Locked callousness is hidden here
The chains forgot to cry out for oil and now they burst in a crunch in a shower of flesh and red-tinged bone
The mind cheers, but remembers to not forget the sea of monochrome with the rolling corpses
You can never forget that, enemies then and enemies now,
Friends and the proverbial friends
Crushed and mauled into a patter of sorts, but not like symmetry, not like anything good
But something could satisfy, the ribs had been broken but the heart stayed intact, the curl of flesh that wasn't sullied
The curl of flesh, no of fire, fire!
Guards didn't shackle forward in invisible chains, sworn to service and now sworn to the cloaked figure
He existed, but not in my mind or another, oh he did though, the wrenching contortions of faces
A last scene of a play, they had not moved to such lengths, not in brimmed anger, willing to overflow, or misplaced joy that you knew couldn't last.
Only in the final act, the point, grinded and shined to perfection.
How odd that when perfection sweeps around, it is the pinnacle, respect is earned but perfection is more, respect yes, but a rule over the minds
Perfection would be repetition but not artistry,
not a flinging of the agile spired fingers, but of the gun and the cry.
Vultures and vengeance, intertwined like a basket, spoiling the meat, at least to them
you consider the ratio of you against them and you see a discrepancy
and so the curl of flesh bursts and grows into malnourishment along with the machine in the skull
it shatters and sweeps darkness along the slits of light
Light unto darkness, hand unto rifle.
In a day and a night
And so much more than that
So long it resided
A quiet forlorn hope
Slung backwards viciously by mad interpretation
and then forward by the creeping hands of time
and the receding and then a hungry paranoia
For all time and time beyond that if that was indeed possible
A cure was hoped for, not man made
to cure the froth, the waving, the, the everything and the things that weren't everything
Nothing was a relief, or would be a relief
a receding pain, or a shining plain with nothing
That would be the cornerstone, the milestone
5 miles to the putting down of bags and upping of feet
But what after that?
The promise of peace, not from a violence or a pursuer
but the mind and the nervous heart
the bass and the strums and the tightened irrational woes
But isn't it ironic how a feverish need to escape from worry causes worry itself?

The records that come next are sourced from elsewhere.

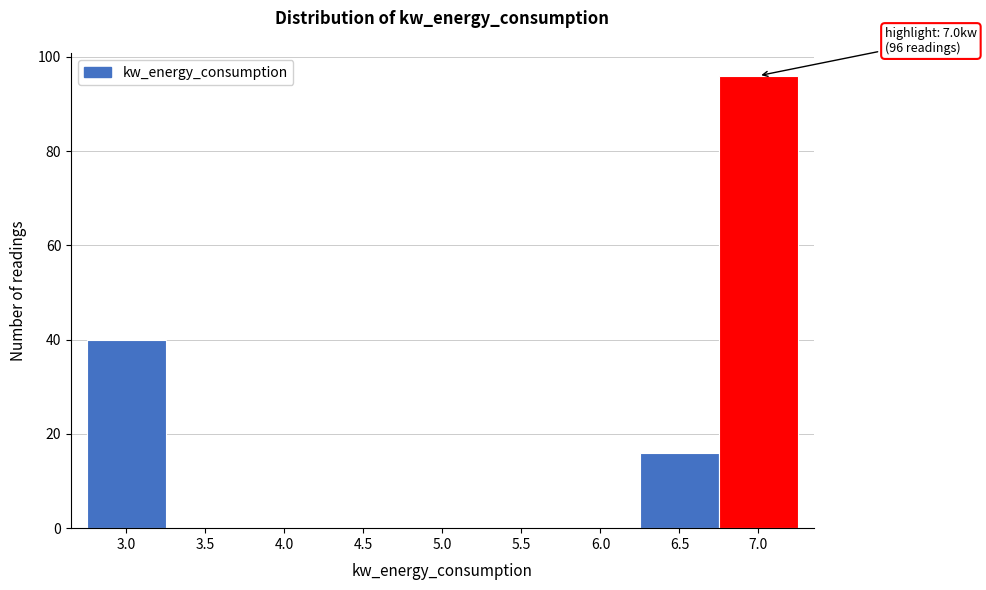

Reading left to right, transcribe all the data shown in this chart.

3.0=40	3.5=0	4.0=0	4.5=0	5.0=0	5.5=0	6.0=0	6.5=16	7.0=96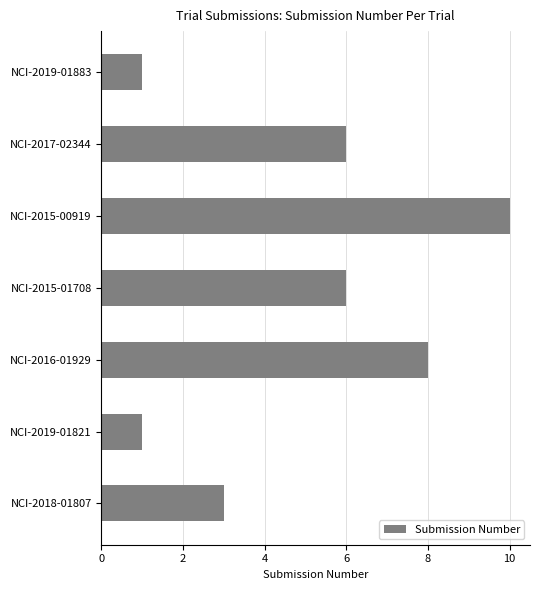

What is the ratio of the value at NCI-2017-02344 to the value at NCI-2019-01821?

6.0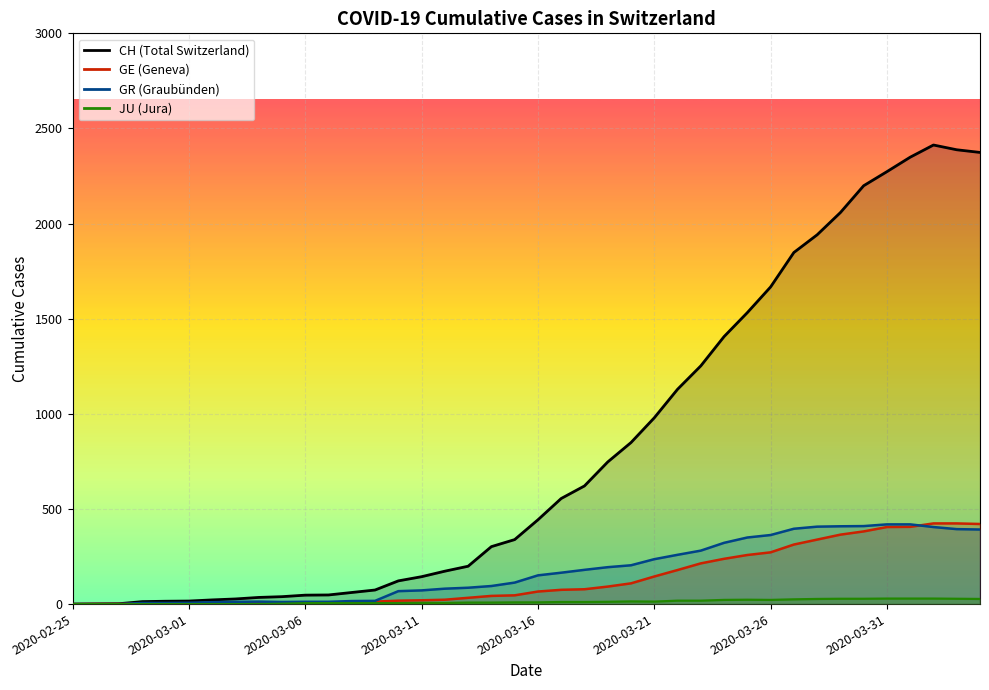

At which label does JU reach its minimum?

2020-02-25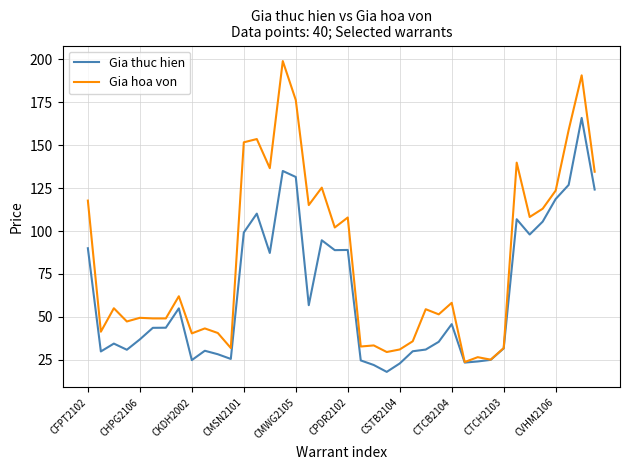

Is this an area chart (filled region under the line)?

No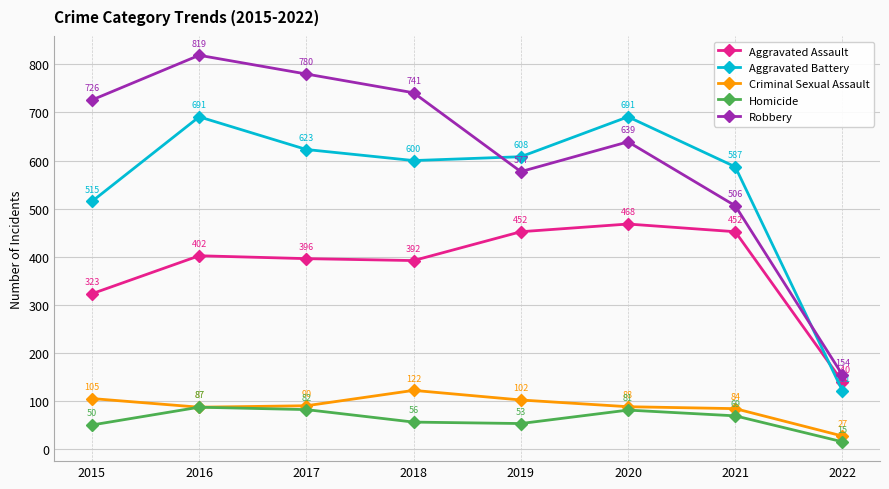

What is the difference between the Aggravated Battery values at 2019 and 2016?

83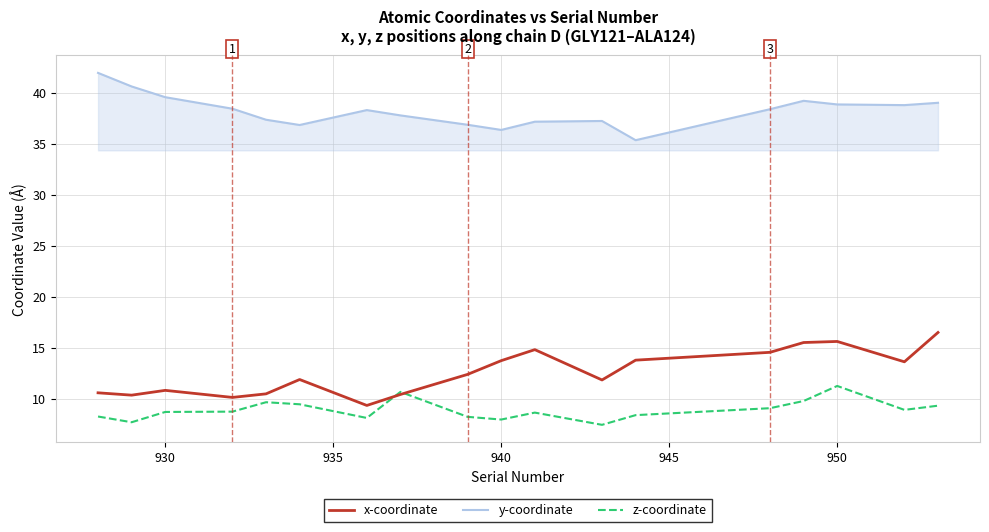

How many intersections are there between z-coordinate and x-coordinate?

2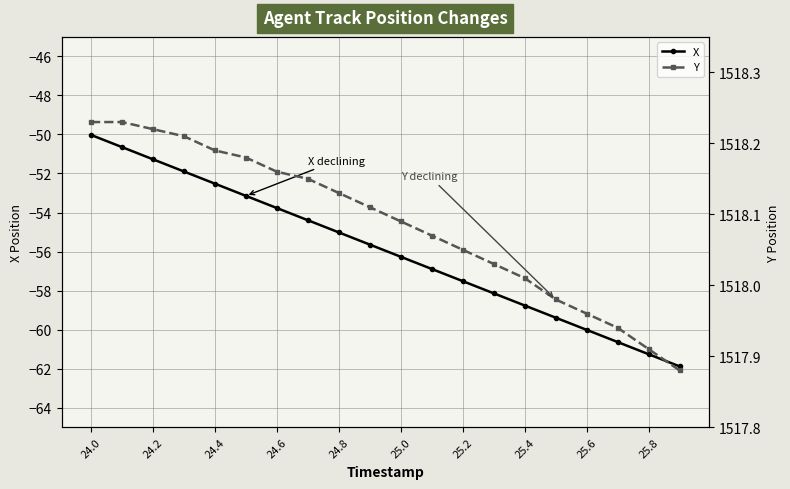

Is this an area chart (filled region under the line)?

No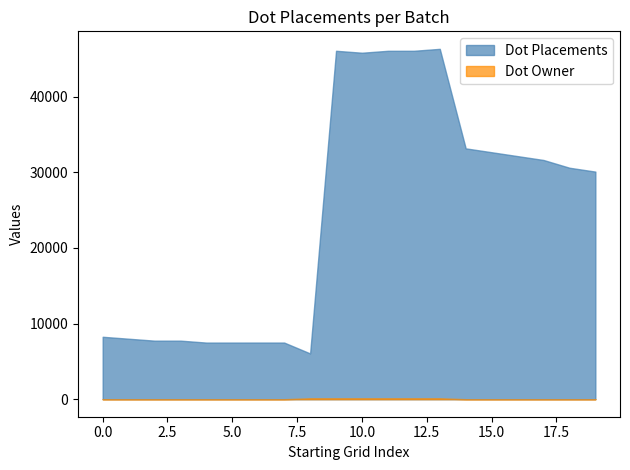

What is the sum of all Dot Owner values?

702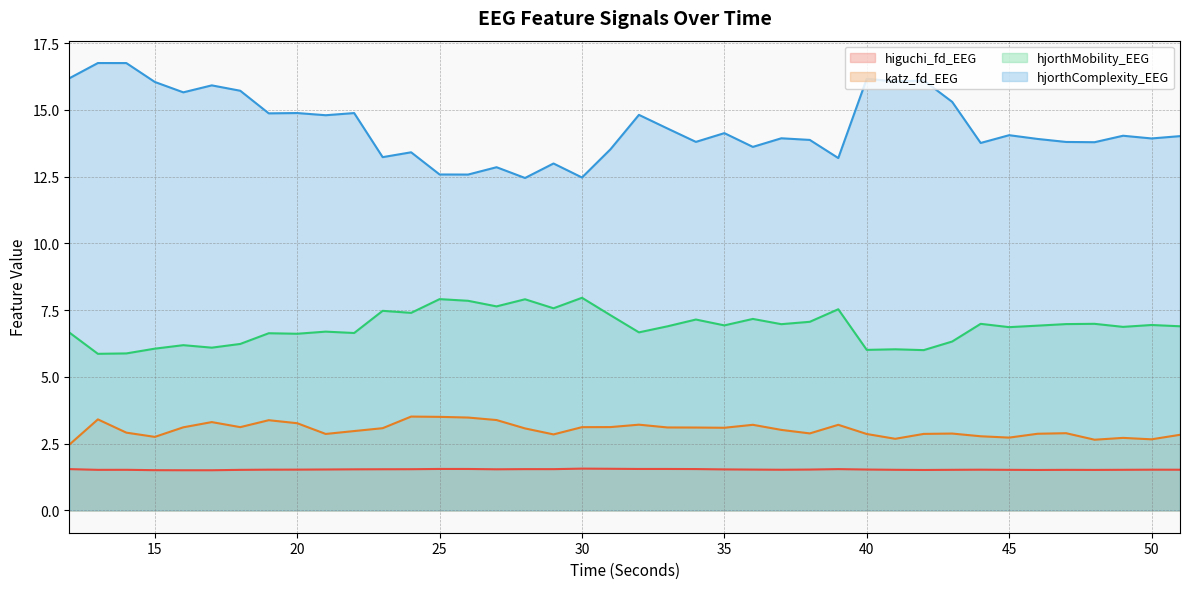

Which series has the largest total across all categories?

hjorthComplexity_EEG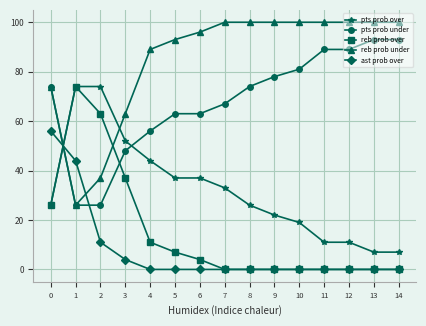

Where is the first local maximum for reb prob over?

1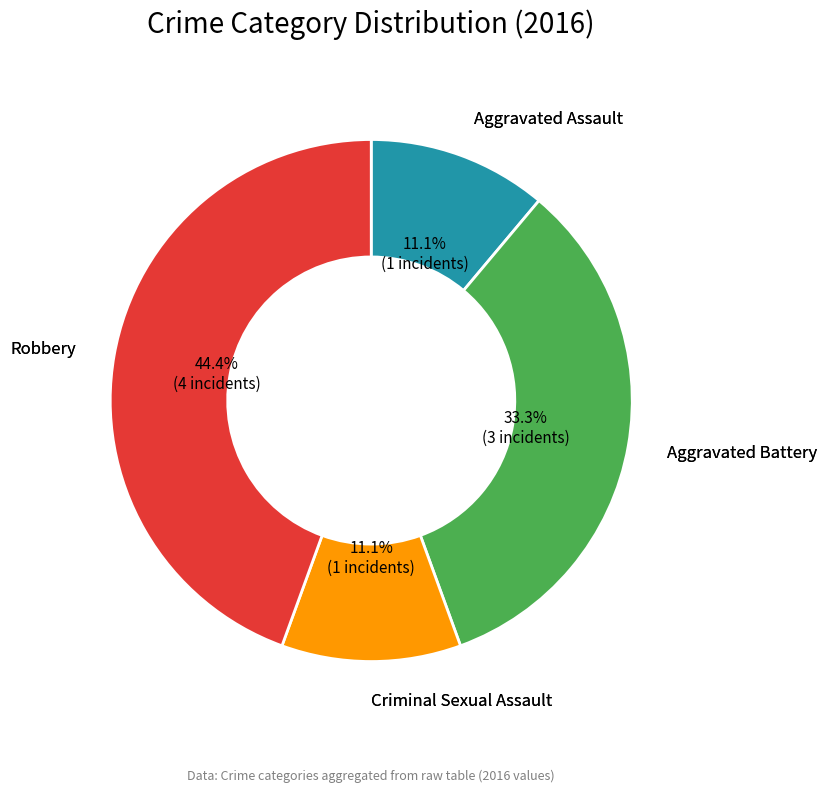

Is there a majority slice in this chart?

No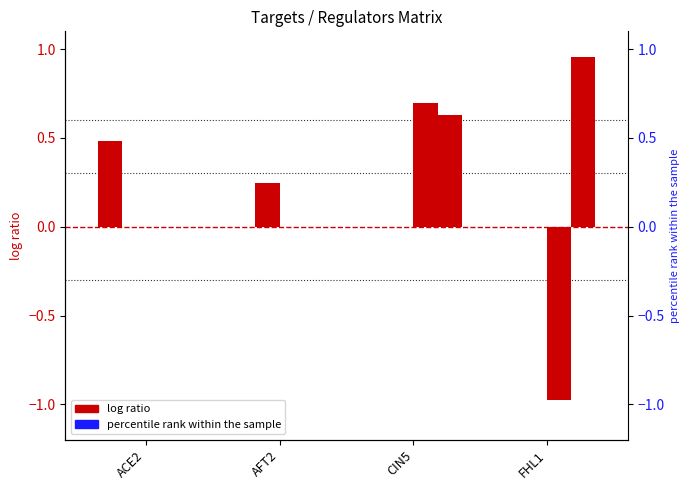

List the series in order of their peak value, highest first.

FHL1, CIN5, ACE2, AFT2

A circle unto a brick wall, the wall seperating fantasy and reality.
I told it, myself that I could
No one else involved, just myself - how it should be
What beggars we are to contemplate the grit and the dirt and the organic form crawling between the gigantic bodies above
And try to promise ourselves to change and adapt, to grow external claws when we need somewhere to hide, and internal claws to hide away
To scurry into the void, the mind then becomes bent and now almost certainly broken now it has come to this
It is one need only, the desire to want company but it feels as if military companies toil on down into the dripping depths and indeed if men could walk down into the human mind, to the thoughts that aren't spoken, what would they do - run - or - stay and view it, in all it's shot and misfire.
Oh, the promises are so complex, to fire the cruel manufacture with it's smoking goodbye as if to say, hey I caused this, see the trail, the trial being sometimes elusive, what was promised the receiver of the bullet - no really - what was, the splatter throwing it all into confusion.
Nothing else at all except death, what more?
I did this short thing whilst I was sitting around on the bus for like 5 minutes, just wanted to see what your views would be on it. Layout needs some work but I didn't have long
(was done on my laptop hastily, thus does not agree with an intelligient layout, damn you rhythmic motions of bus!)